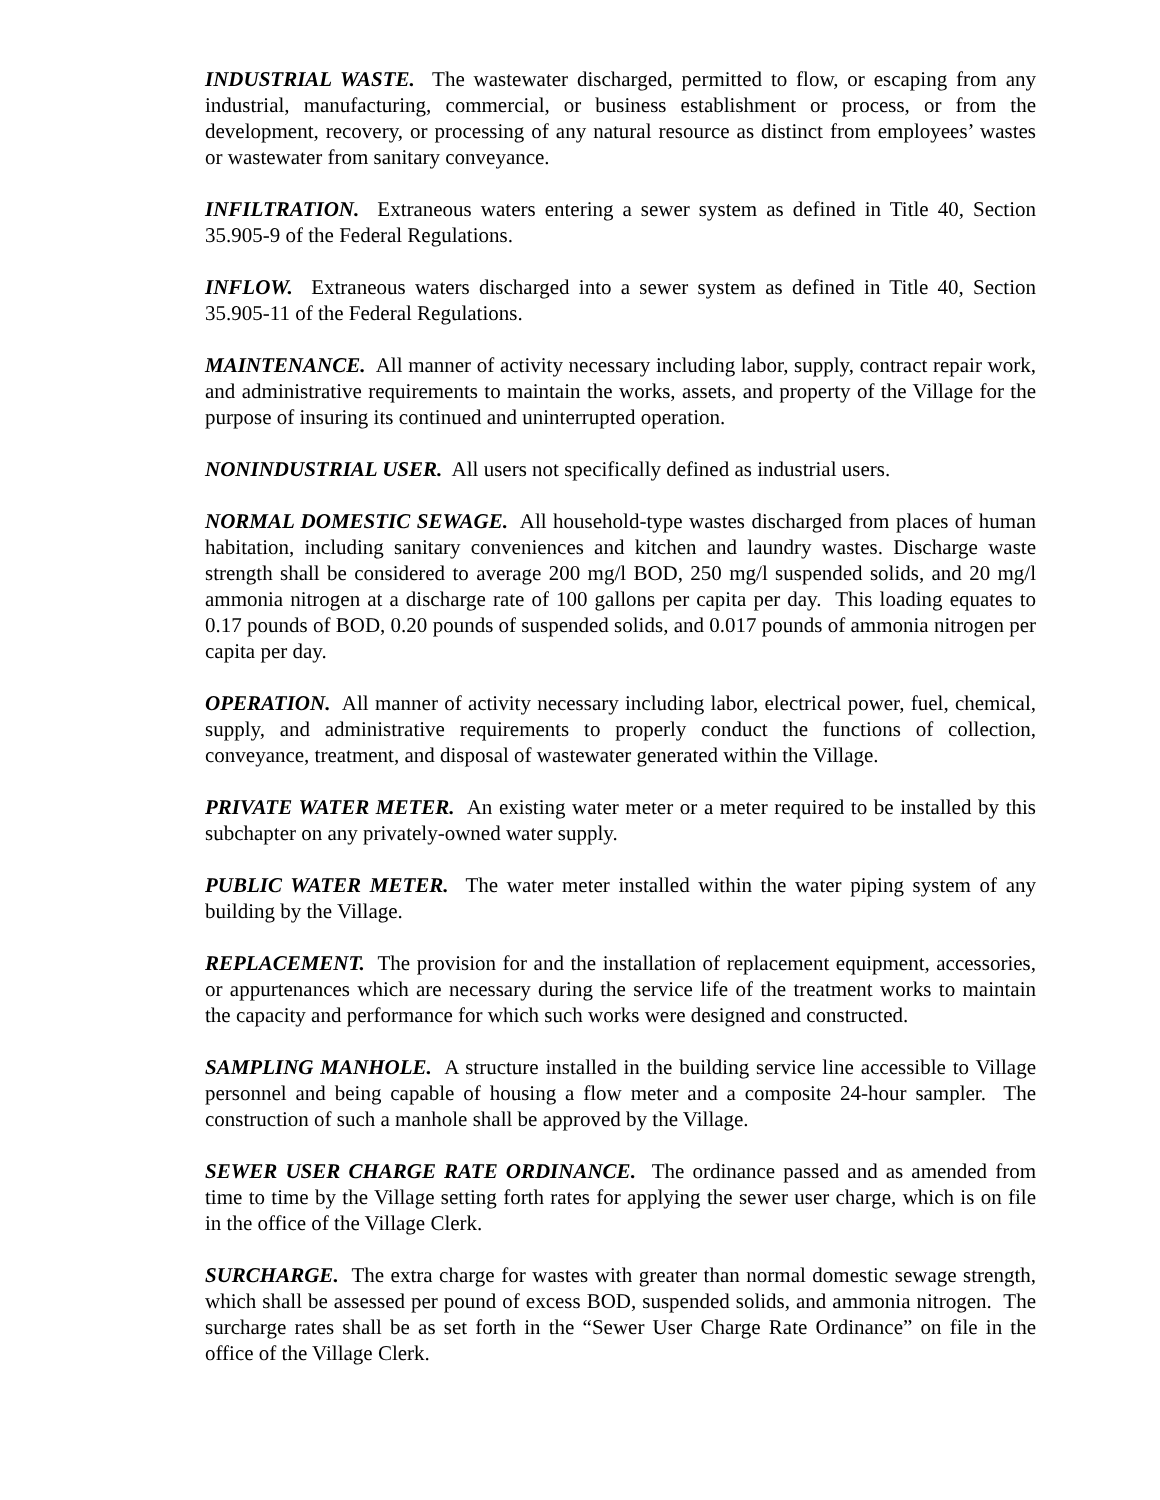INDUSTRIAL WASTE. The wastewater discharged, permitted to flow, or escaping from any industrial, manufacturing, commercial, or business establishment or process, or from the development, recovery, or processing of any natural resource as distinct from employees’ wastes or wastewater from sanitary conveyance.
INFILTRATION. Extraneous waters entering a sewer system as defined in Title 40, Section 35.905-9 of the Federal Regulations.
INFLOW. Extraneous waters discharged into a sewer system as defined in Title 40, Section 35.905-11 of the Federal Regulations.
MAINTENANCE. All manner of activity necessary including labor, supply, contract repair work, and administrative requirements to maintain the works, assets, and property of the Village for the purpose of insuring its continued and uninterrupted operation.
NONINDUSTRIAL USER. All users not specifically defined as industrial users.
NORMAL DOMESTIC SEWAGE. All household-type wastes discharged from places of human habitation, including sanitary conveniences and kitchen and laundry wastes. Discharge waste strength shall be considered to average 200 mg/l BOD, 250 mg/l suspended solids, and 20 mg/l ammonia nitrogen at a discharge rate of 100 gallons per capita per day. This loading equates to 0.17 pounds of BOD, 0.20 pounds of suspended solids, and 0.017 pounds of ammonia nitrogen per capita per day.
OPERATION. All manner of activity necessary including labor, electrical power, fuel, chemical, supply, and administrative requirements to properly conduct the functions of collection, conveyance, treatment, and disposal of wastewater generated within the Village.
PRIVATE WATER METER. An existing water meter or a meter required to be installed by this subchapter on any privately-owned water supply.
PUBLIC WATER METER. The water meter installed within the water piping system of any building by the Village.
REPLACEMENT. The provision for and the installation of replacement equipment, accessories, or appurtenances which are necessary during the service life of the treatment works to maintain the capacity and performance for which such works were designed and constructed.
SAMPLING MANHOLE. A structure installed in the building service line accessible to Village personnel and being capable of housing a flow meter and a composite 24-hour sampler. The construction of such a manhole shall be approved by the Village.
SEWER USER CHARGE RATE ORDINANCE. The ordinance passed and as amended from time to time by the Village setting forth rates for applying the sewer user charge, which is on file in the office of the Village Clerk.
SURCHARGE. The extra charge for wastes with greater than normal domestic sewage strength, which shall be assessed per pound of excess BOD, suspended solids, and ammonia nitrogen. The surcharge rates shall be as set forth in the “Sewer User Charge Rate Ordinance” on file in the office of the Village Clerk.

DESCRIPTION OF THE TASK: Would you please filter the lines above and copy every one that includes "waters"?

WRITTEN RESPONSE:
INFILTRATION. Extraneous waters entering a sewer system as defined in Title 40, Section 35.905-9 of the Federal Regulations.
INFLOW. Extraneous waters discharged into a sewer system as defined in Title 40, Section 35.905-11 of the Federal Regulations.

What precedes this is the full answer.